## Task goal
Search the data for lines holding the word "nasi". State how many there are, and nothing else.

*** Available data

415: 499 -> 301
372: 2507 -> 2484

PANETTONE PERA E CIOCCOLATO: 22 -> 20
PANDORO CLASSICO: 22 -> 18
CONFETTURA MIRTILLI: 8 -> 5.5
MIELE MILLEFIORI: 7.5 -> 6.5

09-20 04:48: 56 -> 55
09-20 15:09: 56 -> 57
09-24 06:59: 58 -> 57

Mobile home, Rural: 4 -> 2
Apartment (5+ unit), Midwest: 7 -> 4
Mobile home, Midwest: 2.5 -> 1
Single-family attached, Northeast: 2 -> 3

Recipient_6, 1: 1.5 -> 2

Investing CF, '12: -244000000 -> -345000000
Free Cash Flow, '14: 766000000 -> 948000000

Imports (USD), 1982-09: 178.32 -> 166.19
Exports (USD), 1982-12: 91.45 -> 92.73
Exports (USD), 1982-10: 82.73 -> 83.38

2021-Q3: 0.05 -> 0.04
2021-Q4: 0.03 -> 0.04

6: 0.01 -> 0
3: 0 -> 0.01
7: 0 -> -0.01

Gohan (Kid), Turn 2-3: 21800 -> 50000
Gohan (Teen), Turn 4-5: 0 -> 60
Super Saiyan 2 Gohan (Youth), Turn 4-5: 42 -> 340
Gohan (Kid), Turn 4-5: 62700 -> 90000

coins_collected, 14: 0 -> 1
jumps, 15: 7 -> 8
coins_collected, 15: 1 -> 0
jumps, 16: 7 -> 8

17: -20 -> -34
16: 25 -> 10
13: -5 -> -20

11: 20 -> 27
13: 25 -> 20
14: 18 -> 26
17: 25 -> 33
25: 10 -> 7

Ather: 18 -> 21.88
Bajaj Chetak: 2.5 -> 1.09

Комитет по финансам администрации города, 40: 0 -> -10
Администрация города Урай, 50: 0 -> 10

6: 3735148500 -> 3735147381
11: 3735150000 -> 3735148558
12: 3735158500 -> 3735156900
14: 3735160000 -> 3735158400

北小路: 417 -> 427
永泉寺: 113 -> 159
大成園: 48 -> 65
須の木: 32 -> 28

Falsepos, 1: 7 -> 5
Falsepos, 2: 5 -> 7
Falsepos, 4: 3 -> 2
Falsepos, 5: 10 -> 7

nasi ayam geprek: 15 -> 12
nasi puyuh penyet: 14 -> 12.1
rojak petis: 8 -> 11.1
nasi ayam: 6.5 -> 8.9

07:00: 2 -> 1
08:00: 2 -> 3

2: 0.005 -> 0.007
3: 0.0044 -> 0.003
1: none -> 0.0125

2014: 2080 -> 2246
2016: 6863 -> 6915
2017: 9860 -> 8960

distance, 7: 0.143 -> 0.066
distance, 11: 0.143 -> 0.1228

******

## Task response
3